Neues zur Besteuerung von Umsätzen aus Online-Veranstaltungsdienstleistungen (2)

In unserem Beitrag zur Ausgabe Mai 2024 dieses Newsletters hatten wir über ein Schreiben des Bundesfinanzministeriums (BMF) vom 29.04.2024 (BMF III C 3 – S 7117-j/21/10002:004 DOK2024/0136327) zur steuerlichen Behandlung von Online-Veranstaltungsdienstleistungen und weiteren Online-Dienstleistungsangeboten berichtet.
Mit dem Schreiben vom 08.08.2025 (III C 3 – S 7117-j/00008/006/043, DOK COO.7005.100.3.12451642) hat das BMF nach teilweise heftiger Kritik nun seine Auffassung hinsichtlich der Steuerpflicht von Leistungen, die online live erbracht werden und zudem nachträglich als Aufzeichnung zur Verfügung stehen, geändert und die diesbezüglichen Regelungen des Umsatzsteueranwendungserlasses angepasst.

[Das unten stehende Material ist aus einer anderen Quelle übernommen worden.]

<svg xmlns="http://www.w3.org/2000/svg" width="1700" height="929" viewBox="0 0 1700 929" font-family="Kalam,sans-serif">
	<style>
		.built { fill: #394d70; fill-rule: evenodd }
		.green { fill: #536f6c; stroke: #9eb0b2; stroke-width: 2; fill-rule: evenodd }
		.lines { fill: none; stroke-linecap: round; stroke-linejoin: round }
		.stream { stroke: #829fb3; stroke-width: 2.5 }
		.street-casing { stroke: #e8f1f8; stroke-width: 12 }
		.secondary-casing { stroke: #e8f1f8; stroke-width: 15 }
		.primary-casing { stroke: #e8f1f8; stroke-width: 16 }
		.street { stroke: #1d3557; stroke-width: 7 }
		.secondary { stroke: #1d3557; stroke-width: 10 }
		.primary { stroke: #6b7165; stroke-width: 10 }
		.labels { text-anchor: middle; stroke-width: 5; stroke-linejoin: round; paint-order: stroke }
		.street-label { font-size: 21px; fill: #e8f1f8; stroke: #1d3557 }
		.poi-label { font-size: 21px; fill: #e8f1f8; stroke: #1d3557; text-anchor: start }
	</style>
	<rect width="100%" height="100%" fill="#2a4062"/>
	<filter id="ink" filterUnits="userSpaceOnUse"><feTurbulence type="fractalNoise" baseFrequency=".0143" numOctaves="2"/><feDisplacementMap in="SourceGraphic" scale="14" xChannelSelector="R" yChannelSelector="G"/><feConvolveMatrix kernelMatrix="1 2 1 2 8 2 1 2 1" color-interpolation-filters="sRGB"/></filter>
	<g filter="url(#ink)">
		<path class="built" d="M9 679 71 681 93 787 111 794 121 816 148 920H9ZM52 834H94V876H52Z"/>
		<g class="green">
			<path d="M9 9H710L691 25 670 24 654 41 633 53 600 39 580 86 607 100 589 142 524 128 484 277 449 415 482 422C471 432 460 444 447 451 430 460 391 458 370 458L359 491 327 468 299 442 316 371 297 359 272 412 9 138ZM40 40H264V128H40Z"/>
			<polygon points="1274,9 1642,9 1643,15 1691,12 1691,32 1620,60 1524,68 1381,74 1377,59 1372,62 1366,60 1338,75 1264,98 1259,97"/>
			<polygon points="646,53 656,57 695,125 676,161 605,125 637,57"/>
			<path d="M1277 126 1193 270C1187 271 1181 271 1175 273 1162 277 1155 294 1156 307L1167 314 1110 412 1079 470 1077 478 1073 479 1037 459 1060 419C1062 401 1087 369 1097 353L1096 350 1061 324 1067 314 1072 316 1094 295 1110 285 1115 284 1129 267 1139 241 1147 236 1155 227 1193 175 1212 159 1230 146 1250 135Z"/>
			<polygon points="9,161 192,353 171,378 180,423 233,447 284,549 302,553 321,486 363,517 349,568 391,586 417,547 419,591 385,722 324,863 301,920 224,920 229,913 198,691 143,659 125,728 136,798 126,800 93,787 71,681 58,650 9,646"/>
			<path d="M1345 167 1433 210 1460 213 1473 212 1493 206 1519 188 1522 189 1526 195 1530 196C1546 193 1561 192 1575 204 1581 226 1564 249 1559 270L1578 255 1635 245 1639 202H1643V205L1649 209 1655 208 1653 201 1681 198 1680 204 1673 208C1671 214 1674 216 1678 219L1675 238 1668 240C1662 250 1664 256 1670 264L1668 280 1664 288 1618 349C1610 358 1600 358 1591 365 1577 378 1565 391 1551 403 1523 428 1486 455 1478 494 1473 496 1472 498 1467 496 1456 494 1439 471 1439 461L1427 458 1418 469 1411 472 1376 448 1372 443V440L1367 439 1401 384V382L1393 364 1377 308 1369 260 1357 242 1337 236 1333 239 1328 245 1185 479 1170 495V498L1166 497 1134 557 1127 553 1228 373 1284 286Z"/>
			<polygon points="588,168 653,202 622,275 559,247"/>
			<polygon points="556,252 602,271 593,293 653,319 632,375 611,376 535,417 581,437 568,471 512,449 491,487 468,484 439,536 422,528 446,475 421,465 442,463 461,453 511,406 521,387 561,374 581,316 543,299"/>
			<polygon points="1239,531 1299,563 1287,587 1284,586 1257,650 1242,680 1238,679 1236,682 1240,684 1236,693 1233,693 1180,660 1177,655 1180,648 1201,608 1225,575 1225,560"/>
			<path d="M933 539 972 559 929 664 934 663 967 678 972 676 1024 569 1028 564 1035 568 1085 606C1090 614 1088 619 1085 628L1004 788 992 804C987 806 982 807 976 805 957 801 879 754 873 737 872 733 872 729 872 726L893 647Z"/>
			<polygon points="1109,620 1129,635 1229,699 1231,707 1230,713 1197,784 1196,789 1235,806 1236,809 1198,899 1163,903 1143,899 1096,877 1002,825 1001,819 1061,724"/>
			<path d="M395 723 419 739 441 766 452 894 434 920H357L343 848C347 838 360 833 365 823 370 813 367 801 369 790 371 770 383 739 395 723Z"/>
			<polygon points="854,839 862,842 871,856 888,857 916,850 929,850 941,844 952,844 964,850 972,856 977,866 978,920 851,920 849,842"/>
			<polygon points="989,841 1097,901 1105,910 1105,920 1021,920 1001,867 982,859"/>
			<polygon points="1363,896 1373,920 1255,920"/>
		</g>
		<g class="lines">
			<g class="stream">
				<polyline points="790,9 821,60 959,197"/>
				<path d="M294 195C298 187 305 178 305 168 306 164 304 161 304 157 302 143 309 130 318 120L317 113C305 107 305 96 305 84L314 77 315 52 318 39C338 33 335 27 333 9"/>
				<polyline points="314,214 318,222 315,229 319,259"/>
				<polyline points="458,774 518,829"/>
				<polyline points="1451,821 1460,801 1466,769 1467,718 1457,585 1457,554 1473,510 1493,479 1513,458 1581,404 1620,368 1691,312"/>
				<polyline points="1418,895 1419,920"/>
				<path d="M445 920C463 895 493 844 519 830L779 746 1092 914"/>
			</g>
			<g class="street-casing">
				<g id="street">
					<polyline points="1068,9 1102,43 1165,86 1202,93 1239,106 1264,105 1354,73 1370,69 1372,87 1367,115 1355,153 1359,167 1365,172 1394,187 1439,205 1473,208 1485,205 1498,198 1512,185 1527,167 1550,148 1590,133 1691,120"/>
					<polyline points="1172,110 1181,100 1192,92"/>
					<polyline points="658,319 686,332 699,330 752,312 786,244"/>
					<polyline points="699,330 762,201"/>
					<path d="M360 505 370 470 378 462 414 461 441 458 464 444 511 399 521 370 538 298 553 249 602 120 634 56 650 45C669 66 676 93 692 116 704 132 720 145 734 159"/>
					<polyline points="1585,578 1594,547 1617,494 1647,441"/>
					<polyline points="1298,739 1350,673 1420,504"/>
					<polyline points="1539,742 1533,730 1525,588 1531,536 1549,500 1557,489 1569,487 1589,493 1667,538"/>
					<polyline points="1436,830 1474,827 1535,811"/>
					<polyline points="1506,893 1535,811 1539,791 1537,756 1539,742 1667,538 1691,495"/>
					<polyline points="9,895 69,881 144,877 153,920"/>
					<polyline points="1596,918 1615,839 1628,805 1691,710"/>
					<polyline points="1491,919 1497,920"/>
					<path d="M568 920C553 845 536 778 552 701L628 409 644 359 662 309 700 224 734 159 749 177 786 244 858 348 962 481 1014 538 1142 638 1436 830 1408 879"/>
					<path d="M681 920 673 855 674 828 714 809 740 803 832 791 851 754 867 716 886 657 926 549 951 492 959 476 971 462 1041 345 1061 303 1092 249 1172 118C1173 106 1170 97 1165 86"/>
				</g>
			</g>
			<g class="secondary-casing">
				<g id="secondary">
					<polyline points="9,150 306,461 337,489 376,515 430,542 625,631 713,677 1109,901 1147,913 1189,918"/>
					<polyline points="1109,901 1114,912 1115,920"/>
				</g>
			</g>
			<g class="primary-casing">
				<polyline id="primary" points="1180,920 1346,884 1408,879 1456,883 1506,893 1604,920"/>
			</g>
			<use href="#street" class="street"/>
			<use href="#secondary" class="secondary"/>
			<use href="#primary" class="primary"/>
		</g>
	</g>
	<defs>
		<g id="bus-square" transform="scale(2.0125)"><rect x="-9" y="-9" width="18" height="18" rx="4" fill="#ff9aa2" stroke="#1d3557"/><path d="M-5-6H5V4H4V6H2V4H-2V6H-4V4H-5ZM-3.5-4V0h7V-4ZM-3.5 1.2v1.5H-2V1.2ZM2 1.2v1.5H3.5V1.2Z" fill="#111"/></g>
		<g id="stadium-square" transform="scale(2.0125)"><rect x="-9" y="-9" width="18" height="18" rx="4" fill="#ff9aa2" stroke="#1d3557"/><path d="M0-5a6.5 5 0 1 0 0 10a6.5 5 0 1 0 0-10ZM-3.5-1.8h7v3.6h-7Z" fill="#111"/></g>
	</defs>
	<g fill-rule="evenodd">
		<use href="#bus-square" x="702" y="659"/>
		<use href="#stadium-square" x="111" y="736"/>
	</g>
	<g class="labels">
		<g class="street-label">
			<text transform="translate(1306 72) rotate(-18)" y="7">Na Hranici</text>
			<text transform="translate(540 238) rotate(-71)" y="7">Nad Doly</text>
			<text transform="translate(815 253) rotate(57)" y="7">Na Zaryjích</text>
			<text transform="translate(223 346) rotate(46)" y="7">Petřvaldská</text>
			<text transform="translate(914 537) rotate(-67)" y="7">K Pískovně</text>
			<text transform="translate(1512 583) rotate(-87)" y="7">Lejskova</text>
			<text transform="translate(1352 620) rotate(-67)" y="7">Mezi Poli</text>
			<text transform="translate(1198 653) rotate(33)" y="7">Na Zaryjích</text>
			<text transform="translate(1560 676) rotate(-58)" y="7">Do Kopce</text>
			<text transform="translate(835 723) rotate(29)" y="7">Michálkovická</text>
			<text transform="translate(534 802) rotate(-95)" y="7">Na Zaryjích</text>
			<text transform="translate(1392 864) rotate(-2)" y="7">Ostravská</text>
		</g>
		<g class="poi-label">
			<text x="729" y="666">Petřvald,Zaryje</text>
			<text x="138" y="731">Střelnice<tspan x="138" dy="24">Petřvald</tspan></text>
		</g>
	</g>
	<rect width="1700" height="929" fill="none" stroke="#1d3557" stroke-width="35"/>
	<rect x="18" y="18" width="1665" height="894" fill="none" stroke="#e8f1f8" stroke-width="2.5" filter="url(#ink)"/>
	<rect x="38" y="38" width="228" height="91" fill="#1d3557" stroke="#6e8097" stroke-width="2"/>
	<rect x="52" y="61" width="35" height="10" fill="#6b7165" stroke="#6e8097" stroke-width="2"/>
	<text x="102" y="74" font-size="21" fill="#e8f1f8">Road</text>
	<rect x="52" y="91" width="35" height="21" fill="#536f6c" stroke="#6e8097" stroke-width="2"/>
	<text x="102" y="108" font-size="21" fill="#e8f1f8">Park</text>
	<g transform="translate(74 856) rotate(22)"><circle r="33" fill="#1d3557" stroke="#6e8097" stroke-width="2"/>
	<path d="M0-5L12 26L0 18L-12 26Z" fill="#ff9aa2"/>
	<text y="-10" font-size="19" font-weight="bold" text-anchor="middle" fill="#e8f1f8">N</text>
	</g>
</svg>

Wenn neben einer nach § 4 Nr. 21 und Nr. 22 UStG steuerfreien Live-Übertragung auch die zusätzliche Möglichkeit der Aufzeichnung besteht, wurde mit Hinweis auf den sog. Grundsatz der Einheitlichkeit der Leistung, wonach verschiedene Leistungen, die bei wirtschaftlicher Betrachtung eine einheitliche Leistung darstellen, umsatzsteuerlich einheitlich zu beurteilen sind, bislang stets eine insgesamt steuerpflichtige Gesamtleistung zum Regelsteuersatz von 19 % angenommen. Von zwei selbständigen und steuerlich getrennt zu beurteilenden Leistungen ging die Finanzverwaltung nur dann aus, wenn die Aufzeichnung gesondert zu vergüten war. Aus Sicht des leistenden Unternehmers ist diese Unterscheidung insbesondere für den Vorsteuerabzug aus Eingangsleistungen relevant, die für die Leistungserbringung in Anspruch genommenen werden, da dieser ausscheidet, soweit die in Anspruch genommenen Leistungen ganz oder anteilig auf steuerfrei erbrachte online live Elemente entfällt (§ 15 Abs. 2 Nr. 1 UStG).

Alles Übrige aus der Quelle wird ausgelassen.